Voici notre emplacement. Les camarades sont là, groupés. Ils mangent, jouissent de la bonne température.

Le repas fini, on nettoie les gamelles ou les assiettes en aluminium avec un bout de pain…

— Tiens, y a plus de soleil !

C’est vrai. Un nuage s’étend et l’a caché.

— I’va même flotter, mes petits gars, dit Lamuse.

— Voilà bien notre veine ! Justement pour le départ !

— Sacré pays, milédi ! dit Fouillade.

Le fait est que ce climat du Nord ne vaut pas grand-chose. Ça bruine, ça brouillasse, ça fume, ça pleut. Et, quand il y a du soleil, le soleil s’éteint vite au milieu de ce grand ciel humide.

Nos quatre jours de tranchées sont finis. La relève aura lieu à la tombée du soir. On se prépare lentement au départ. On remplit et on range le sac, les musettes. On donne un coup au fusil et on l’enveloppe.

Il est déjà quatre heures. La brume tombe vite. On devient indistincts les uns aux autres.

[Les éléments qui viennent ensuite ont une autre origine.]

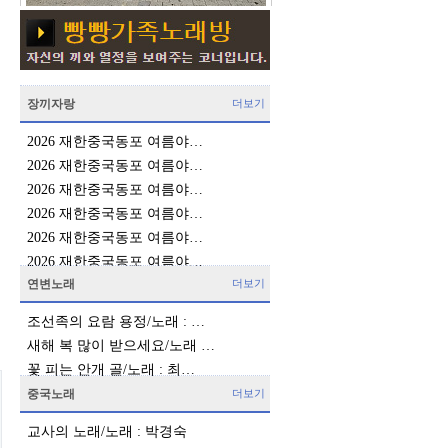
장끼자랑
더보기
2026 재한중국동포 여름야…
2026 재한중국동포 여름야…
2026 재한중국동포 여름야…
2026 재한중국동포 여름야…
2026 재한중국동포 여름야…
2026 재한중국동포 여름야…
연변노래
더보기
조선족의 요람 용정/노래 : …
새해 복 많이 받으세요/노래 …
꽃 피는 안개 골/노래 : 최…
중국노래
더보기
교사의 노래/노래 : 박경숙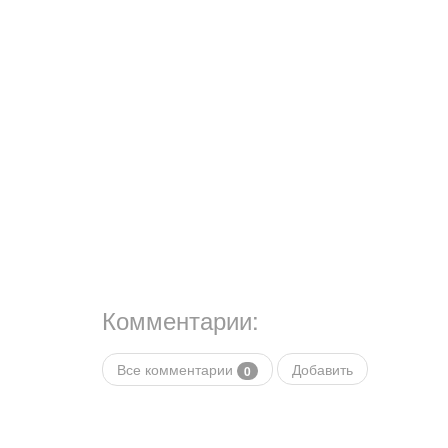
Комментарии:
Все комментарии
Добавить
0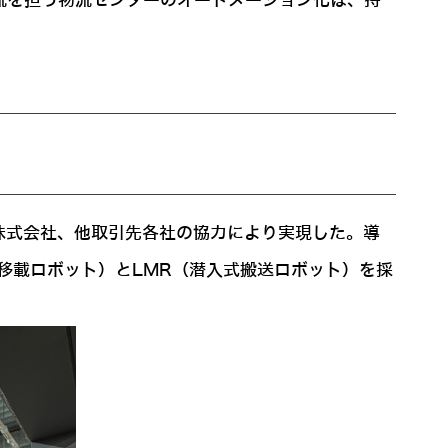
物流を担う物流センターのオートメーション化は、持
株式会社、他取引先各社の協力により実現した。導
ナ移載ロボット）とLMR（潜入式搬送ロボット）を採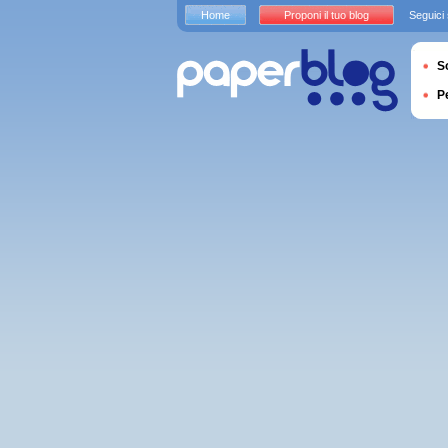
Home
Proponi il tuo blog
Seguici
S
P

— Bon sang, la voici, la pluie !

Quelques gouttes. Puis c’est l’averse. Oh ! là là là ! On ajuste des capuchons, des toiles de tente. On rentre dans l’abri en pataugeant et en se mettant de la boue aux genoux, aux mains et aux coudes, car le fond de la tranchée commence à être gluant. Dans la guitoune, on a à peine le temps d’allumer une bougie posée sur un bout de pierre, et de grelotter autour.

— Allons, en route !

On se hisse dans l’ombre mouillée et venteuse du dehors. J’entrevois la puissante carrure de Poterloo : Nous sommes toujours à côté l’un de l’autre dans le rang. Je lui crie quand on se met en marche :

— Tu es là, mon vieux ?

— Oui, d’vant toi, me crie-t-il en se retournant.